#### [あなたの課題]
「At which label」を含む行から最後の行まで、両端の行も含めてそのまま書き出してください。画像は答えに入れないでください。

#### [提供データ]
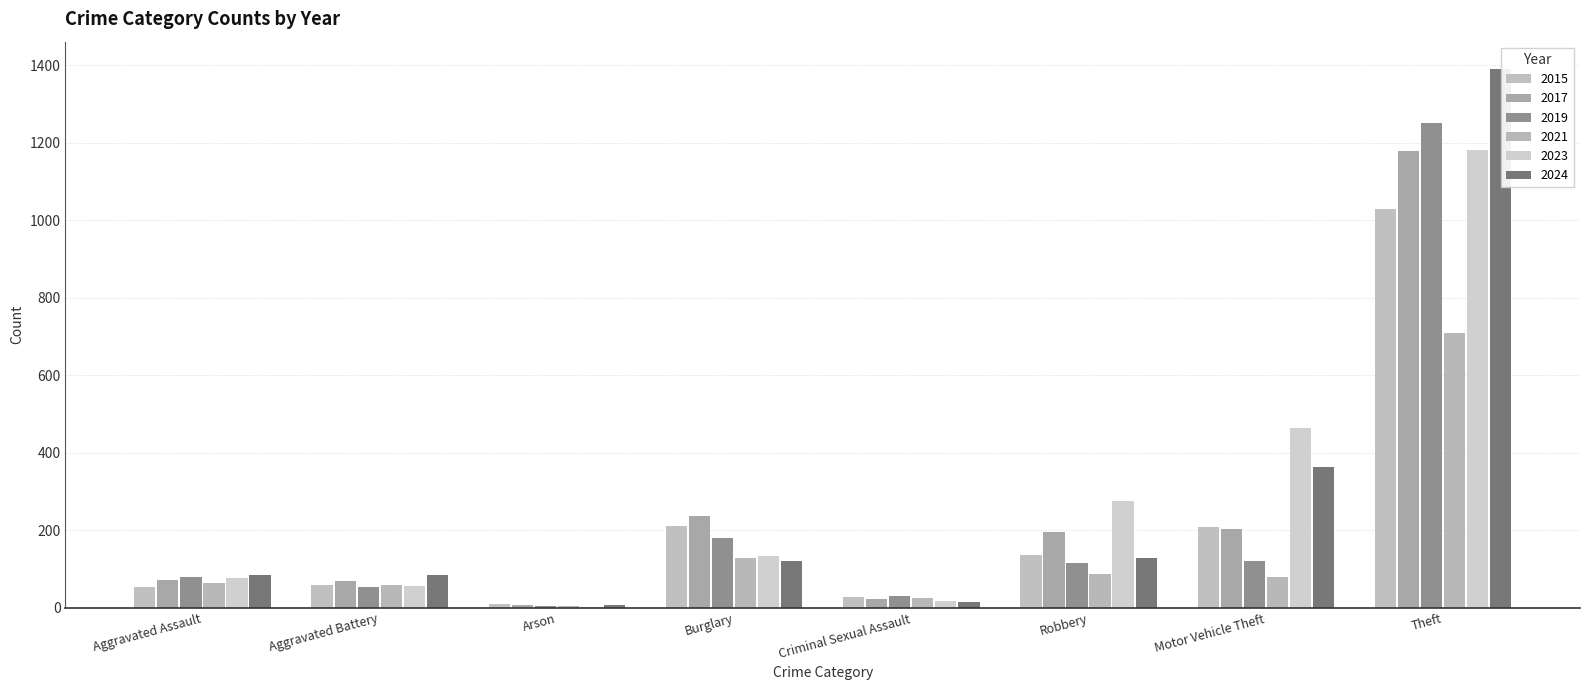

What is the sum of all 2019 values?

1836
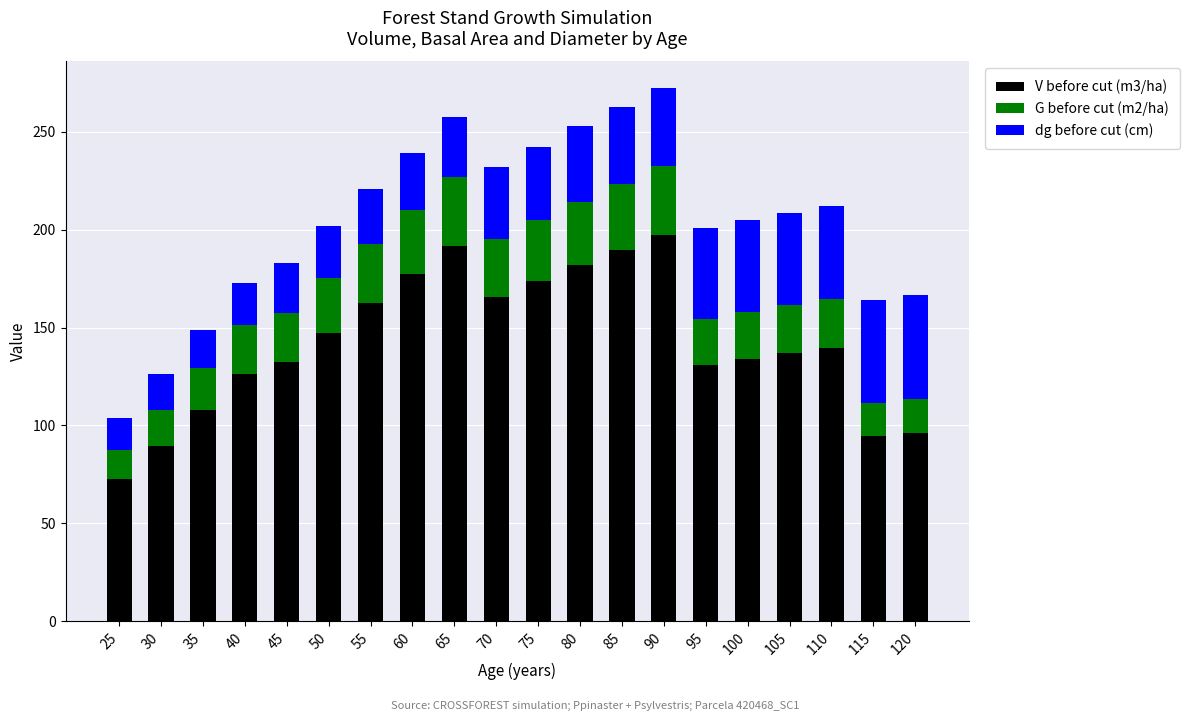

At which label does V before cut (m3/ha) reach its minimum?

25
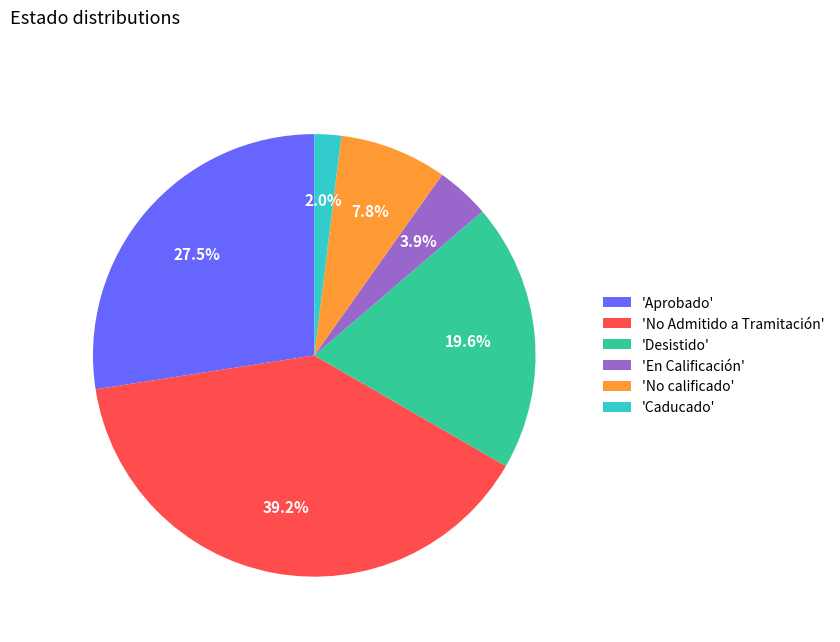

Rank the categories by value from highest to lowest.

'No Admitido a Tramitación', 'Aprobado', 'Desistido', 'No calificado', 'En Calificación', 'Caducado'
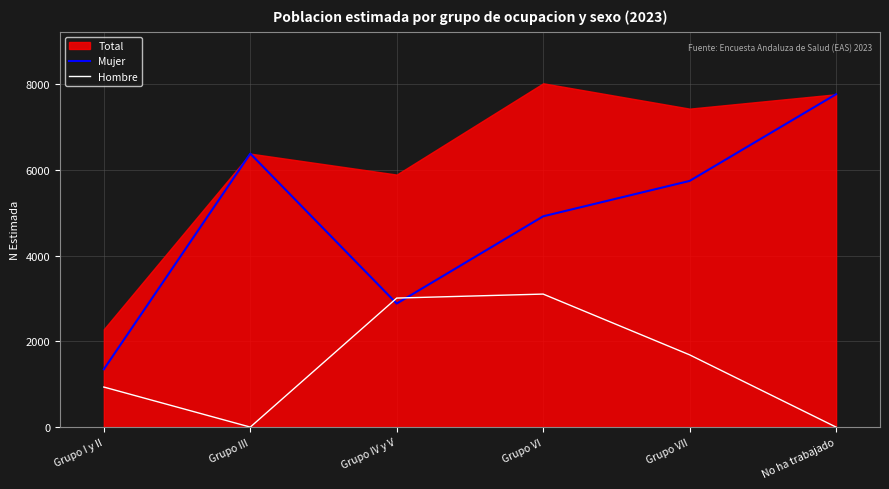

What is the value of the Hombre point at the 5th from the left?

1685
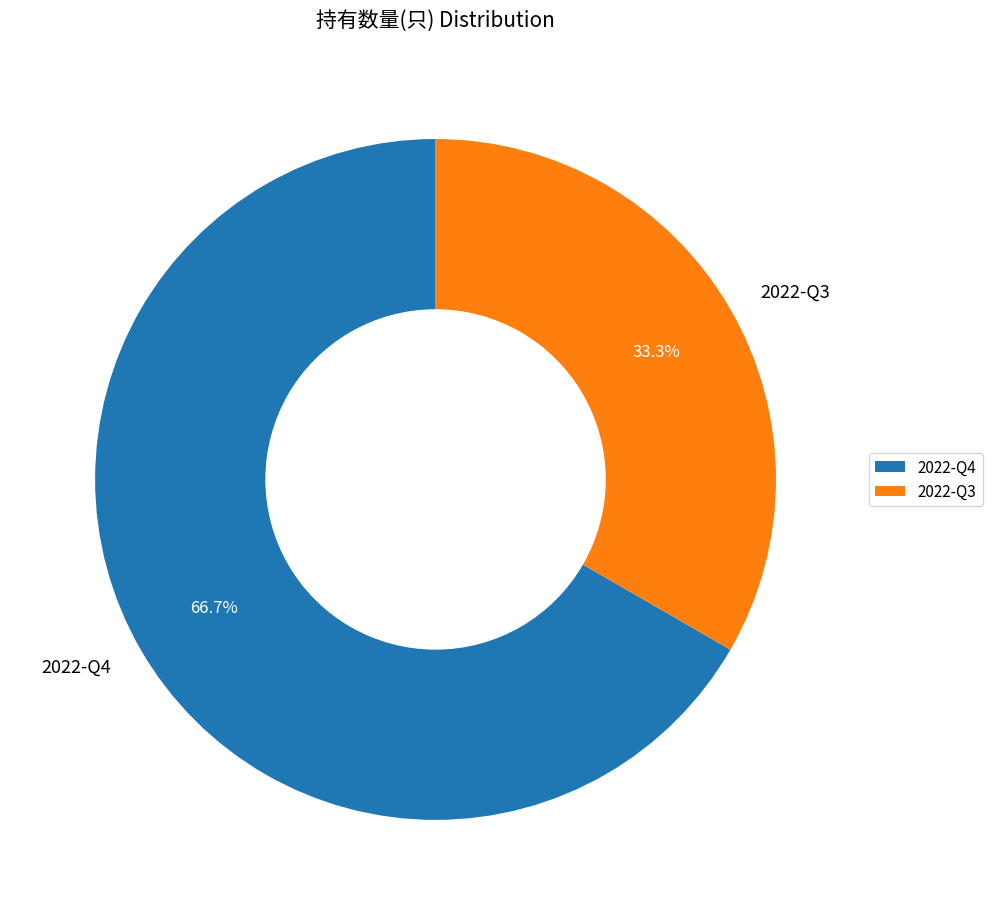

To the nearest percent, what is the difference between the largest and smallest slice percentages?

33%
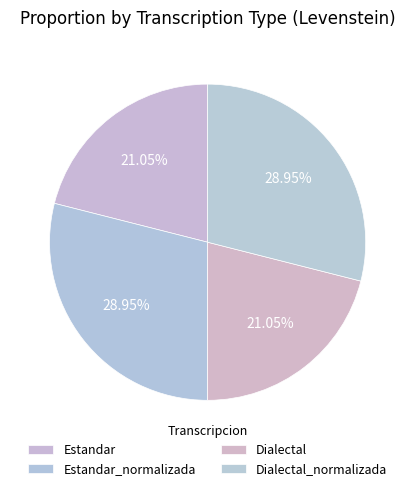

The Dialectal slice represents 21% of the pie. True or false?

True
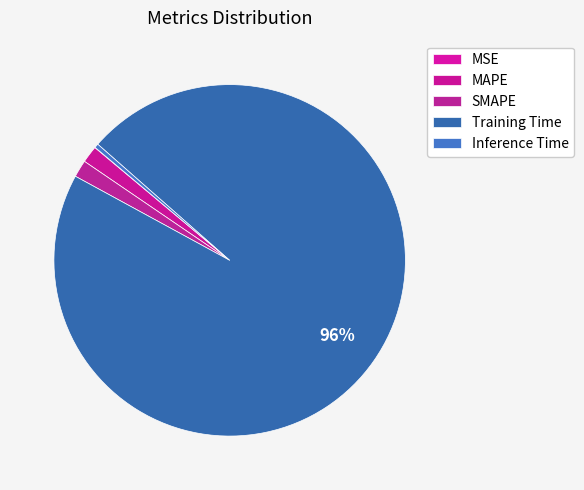

What is the largest slice in the pie chart?

Training Time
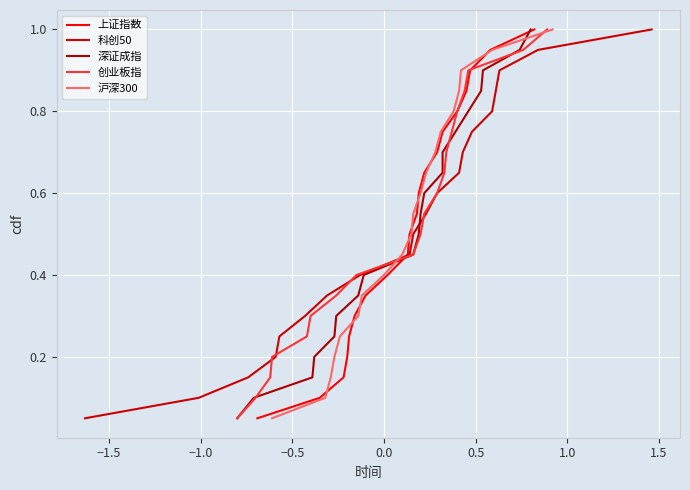

What is the maximum value for 上证指数?

1.0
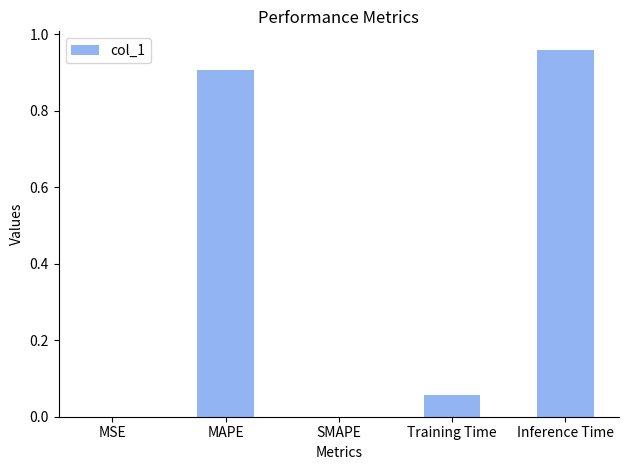

True or false: the data shows -0.4 at SMAPE.

False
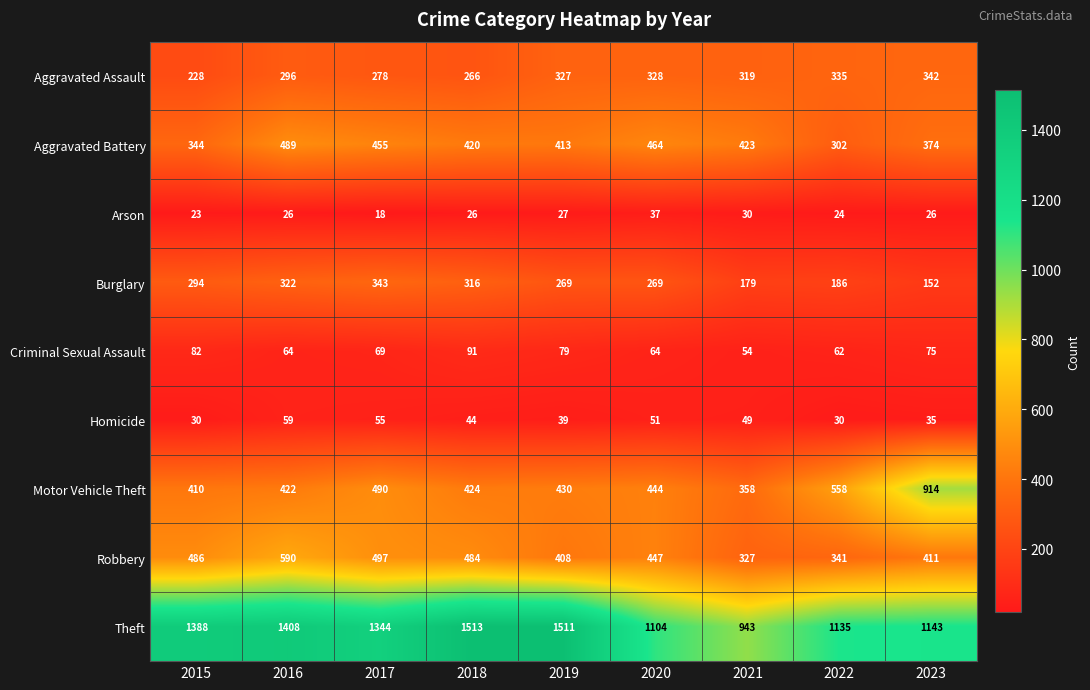

Is it true that Arson equals 37 at 2020?

True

#### [演習結果]
At which label does V before cut (m3/ha) reach its minimum?

25

Rank the categories by value from highest to lowest.

'No Admitido a Tramitación', 'Aprobado', 'Desistido', 'No calificado', 'En Calificación', 'Caducado'

What is the value of the Hombre point at the 5th from the left?

1685

To the nearest percent, what is the difference between the largest and smallest slice percentages?

33%

The Dialectal slice represents 21% of the pie. True or false?

True

What is the largest slice in the pie chart?

Training Time

What is the maximum value for 上证指数?

1.0

True or false: the data shows -0.4 at SMAPE.

False

Is it true that Arson equals 37 at 2020?

True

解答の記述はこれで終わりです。